There’s no contradiction there. The dominant form of game theory is made for free market capitalism. As I quoted, Amadae acknowledged that game theory can be modified to model other kinds of decision-making.

Even your quotation acknowledges, in effect, that Ostram had to create a new framework, called the “Institutional Analysis and Development framework,” because the dominant, original kinds of game theory lead to the pessimistic interpretation of the tragedy of the commons, with which she disagreed.

I’m aware that mathematical concepts can be modified. That’s actually the solution to Wigner’s so-called mystery of the unreasonable effectiveness of mathematics: only a tiny fraction of the available mathematical frameworks are useful, since the frameworks can be arbitrarily modified in all kinds of useless ways. Imagination rather than data is the source of invention in pure math.

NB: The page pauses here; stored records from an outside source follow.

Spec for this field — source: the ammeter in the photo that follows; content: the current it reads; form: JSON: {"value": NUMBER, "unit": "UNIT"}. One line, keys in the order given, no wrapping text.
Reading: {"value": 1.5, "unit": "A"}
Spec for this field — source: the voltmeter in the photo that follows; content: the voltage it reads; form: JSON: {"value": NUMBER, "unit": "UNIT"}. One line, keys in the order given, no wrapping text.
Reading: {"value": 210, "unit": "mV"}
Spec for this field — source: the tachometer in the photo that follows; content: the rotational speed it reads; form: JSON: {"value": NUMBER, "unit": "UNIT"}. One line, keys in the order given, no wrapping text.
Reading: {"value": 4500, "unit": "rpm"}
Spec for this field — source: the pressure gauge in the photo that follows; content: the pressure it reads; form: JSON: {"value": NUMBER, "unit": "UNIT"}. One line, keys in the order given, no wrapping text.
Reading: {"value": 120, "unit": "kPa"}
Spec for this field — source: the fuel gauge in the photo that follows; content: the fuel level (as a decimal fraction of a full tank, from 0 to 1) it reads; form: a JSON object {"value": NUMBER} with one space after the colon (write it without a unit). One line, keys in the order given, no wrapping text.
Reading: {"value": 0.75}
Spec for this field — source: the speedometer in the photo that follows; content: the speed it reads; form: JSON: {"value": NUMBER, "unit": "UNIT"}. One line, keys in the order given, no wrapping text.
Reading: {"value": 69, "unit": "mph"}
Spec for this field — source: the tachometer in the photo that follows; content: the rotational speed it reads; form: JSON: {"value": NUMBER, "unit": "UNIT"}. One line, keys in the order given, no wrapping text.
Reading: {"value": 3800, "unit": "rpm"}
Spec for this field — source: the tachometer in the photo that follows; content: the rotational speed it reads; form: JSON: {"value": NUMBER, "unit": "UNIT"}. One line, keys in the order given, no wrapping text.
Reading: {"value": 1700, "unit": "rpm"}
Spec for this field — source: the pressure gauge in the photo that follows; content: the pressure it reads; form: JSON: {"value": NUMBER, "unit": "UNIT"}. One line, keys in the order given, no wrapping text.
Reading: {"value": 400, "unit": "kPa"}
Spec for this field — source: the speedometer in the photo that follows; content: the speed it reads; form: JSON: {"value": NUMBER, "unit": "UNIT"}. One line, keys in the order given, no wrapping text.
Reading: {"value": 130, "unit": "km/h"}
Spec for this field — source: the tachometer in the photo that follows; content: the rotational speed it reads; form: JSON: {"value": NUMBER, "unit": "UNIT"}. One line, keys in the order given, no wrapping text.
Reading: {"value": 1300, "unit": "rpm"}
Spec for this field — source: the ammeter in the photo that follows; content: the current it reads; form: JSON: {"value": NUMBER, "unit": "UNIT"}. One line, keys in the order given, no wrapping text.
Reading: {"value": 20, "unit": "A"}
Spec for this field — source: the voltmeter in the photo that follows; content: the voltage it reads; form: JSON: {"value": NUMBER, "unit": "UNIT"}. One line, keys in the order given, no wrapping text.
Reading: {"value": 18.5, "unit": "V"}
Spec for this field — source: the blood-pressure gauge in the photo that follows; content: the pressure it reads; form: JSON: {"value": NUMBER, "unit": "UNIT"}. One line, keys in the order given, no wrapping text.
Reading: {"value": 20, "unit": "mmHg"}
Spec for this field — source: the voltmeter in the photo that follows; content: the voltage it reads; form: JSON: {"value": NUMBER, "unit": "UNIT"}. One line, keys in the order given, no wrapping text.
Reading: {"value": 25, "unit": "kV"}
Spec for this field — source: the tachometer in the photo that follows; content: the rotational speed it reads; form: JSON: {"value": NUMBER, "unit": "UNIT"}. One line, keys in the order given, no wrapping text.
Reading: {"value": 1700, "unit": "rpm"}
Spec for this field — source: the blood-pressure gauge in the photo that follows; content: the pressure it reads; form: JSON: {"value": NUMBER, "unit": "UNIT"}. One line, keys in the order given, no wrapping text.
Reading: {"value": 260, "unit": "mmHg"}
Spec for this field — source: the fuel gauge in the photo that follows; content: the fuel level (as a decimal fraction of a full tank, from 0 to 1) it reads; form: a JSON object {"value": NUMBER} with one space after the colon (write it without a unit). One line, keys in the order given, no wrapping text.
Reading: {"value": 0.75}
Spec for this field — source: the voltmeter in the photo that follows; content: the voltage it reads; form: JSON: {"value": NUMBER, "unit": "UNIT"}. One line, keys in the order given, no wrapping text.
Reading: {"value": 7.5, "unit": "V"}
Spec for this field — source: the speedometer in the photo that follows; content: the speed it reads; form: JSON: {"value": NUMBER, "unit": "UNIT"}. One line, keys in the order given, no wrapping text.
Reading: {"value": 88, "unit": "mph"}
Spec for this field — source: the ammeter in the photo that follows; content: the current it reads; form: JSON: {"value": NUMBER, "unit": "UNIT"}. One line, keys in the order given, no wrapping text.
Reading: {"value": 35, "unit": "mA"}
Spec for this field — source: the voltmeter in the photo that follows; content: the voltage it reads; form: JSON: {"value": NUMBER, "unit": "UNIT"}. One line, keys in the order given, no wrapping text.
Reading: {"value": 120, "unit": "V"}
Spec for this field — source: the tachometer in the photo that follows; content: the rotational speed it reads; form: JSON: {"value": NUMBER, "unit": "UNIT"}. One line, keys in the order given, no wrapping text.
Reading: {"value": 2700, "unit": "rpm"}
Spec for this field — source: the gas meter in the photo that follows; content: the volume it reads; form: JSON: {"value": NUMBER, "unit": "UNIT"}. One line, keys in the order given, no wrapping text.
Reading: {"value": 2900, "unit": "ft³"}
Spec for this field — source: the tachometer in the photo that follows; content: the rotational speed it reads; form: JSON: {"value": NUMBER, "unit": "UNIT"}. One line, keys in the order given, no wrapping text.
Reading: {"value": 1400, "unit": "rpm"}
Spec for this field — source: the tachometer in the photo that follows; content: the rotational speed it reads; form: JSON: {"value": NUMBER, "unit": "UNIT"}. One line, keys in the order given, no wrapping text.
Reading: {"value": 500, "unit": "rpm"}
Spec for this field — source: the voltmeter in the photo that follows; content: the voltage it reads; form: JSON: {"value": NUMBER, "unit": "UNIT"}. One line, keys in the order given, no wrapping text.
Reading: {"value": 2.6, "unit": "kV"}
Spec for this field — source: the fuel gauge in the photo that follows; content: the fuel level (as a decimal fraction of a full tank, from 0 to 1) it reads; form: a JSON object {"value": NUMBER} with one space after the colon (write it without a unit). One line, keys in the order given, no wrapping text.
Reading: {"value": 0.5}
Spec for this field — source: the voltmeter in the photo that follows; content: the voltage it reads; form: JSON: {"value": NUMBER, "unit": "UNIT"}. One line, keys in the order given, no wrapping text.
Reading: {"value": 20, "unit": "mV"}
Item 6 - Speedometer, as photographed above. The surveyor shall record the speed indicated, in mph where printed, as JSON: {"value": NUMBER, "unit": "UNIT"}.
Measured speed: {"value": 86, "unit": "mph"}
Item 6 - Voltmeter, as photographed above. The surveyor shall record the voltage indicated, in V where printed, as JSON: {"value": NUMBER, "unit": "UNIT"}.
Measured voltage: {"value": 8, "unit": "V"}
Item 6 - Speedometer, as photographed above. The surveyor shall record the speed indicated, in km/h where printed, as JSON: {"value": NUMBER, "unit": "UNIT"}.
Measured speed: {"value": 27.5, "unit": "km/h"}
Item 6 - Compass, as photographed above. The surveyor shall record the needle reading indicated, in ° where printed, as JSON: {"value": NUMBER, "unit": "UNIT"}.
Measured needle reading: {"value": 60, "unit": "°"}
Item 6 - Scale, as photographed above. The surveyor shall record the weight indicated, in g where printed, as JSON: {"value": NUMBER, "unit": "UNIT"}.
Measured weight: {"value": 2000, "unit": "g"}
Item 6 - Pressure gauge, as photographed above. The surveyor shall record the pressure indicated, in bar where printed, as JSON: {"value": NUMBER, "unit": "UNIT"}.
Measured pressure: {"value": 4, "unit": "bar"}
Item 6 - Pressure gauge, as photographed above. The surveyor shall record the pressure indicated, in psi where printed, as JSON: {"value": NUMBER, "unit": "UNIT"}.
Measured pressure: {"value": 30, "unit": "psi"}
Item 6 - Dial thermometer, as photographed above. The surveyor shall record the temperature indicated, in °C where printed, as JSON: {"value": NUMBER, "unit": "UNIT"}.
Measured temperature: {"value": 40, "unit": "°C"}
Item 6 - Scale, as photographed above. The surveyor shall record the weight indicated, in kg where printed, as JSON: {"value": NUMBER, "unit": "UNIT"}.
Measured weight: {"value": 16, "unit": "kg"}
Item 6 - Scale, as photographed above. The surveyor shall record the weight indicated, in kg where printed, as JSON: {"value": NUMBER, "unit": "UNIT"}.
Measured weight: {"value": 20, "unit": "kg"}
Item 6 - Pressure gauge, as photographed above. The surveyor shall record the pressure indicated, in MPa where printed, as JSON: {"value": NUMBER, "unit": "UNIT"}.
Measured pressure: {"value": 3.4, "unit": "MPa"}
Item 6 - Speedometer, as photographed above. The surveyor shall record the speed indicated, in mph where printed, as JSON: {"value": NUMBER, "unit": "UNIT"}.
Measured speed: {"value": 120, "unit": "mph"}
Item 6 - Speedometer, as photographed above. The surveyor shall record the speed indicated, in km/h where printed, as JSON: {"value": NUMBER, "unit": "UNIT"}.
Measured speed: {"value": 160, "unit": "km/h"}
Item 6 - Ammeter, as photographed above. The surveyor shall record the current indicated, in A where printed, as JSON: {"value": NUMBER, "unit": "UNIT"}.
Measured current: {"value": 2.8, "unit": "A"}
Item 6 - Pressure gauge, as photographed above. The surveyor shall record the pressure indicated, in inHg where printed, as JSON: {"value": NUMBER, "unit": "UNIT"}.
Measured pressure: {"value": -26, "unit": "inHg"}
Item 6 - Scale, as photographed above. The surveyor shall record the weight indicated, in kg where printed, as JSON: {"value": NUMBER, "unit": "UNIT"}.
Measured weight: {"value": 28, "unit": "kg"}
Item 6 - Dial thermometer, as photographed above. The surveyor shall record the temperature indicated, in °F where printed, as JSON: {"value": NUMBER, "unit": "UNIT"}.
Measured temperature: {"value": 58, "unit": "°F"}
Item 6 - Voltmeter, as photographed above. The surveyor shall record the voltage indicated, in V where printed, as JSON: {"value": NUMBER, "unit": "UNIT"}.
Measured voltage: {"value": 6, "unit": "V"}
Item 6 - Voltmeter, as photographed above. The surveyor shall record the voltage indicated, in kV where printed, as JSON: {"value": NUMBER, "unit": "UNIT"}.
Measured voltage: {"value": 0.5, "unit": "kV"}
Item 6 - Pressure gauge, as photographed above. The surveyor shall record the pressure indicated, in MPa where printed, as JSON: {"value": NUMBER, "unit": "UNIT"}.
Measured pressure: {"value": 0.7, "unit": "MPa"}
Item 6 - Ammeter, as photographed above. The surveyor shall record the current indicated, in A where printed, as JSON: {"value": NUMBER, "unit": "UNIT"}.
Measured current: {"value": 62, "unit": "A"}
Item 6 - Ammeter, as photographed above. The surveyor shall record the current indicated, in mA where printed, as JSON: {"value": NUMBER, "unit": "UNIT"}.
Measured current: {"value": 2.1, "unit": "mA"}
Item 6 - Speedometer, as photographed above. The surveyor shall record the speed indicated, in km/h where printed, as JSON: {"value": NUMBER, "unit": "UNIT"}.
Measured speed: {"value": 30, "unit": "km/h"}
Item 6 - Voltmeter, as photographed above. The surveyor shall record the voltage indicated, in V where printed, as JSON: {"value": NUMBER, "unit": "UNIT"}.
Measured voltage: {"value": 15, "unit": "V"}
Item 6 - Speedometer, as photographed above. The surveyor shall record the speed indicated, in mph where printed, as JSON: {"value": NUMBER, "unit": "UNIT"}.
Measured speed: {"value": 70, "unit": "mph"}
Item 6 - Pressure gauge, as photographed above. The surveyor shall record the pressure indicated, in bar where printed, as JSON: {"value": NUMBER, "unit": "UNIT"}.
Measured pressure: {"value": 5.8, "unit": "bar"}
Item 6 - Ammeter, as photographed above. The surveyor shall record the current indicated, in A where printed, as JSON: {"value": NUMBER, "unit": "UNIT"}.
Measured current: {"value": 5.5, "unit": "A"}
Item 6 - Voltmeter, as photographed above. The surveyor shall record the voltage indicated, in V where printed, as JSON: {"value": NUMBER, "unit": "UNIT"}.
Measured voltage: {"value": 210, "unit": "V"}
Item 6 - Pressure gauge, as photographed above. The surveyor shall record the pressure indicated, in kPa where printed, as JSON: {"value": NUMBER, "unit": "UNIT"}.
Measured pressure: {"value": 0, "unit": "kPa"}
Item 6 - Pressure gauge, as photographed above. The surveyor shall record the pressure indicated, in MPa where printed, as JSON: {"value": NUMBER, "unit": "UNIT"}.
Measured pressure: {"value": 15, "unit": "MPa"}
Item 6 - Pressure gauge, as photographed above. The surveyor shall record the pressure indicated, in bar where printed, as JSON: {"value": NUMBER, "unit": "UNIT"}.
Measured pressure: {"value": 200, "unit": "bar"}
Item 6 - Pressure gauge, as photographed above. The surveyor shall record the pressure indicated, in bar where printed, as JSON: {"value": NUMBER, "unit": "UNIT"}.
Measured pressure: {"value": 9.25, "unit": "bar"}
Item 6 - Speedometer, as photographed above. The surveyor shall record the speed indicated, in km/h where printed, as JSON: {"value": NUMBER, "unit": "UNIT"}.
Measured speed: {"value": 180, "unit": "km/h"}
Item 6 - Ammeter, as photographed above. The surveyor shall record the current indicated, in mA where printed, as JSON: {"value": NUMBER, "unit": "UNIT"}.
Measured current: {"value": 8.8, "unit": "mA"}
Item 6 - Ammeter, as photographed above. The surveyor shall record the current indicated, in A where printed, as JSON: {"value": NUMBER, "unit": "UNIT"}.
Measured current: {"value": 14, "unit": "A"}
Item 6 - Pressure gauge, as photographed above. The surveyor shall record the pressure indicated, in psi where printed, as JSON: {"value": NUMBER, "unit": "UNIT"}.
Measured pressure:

Mind you, judging from the article linked below, Ostram added lots of complexity to game theory, which raises the question whether her framework posits any kind of game at all:

“IAD in-depth field studies embrace complexity to try to understand the key dimensions of each study’s context. When we put them all together, there are too many concepts, variables, global applications, and variations-by-context, to contain in a simple theory.

“The IAD addresses this trade off by offering a language to help organize research, encouraging people to learn it then use it to apply many different theories to explain different parts of the whole picture.

“In other words, it is OK to reject simple models as unrealistic, but to embrace real-world complexity may require a rather complicated language.”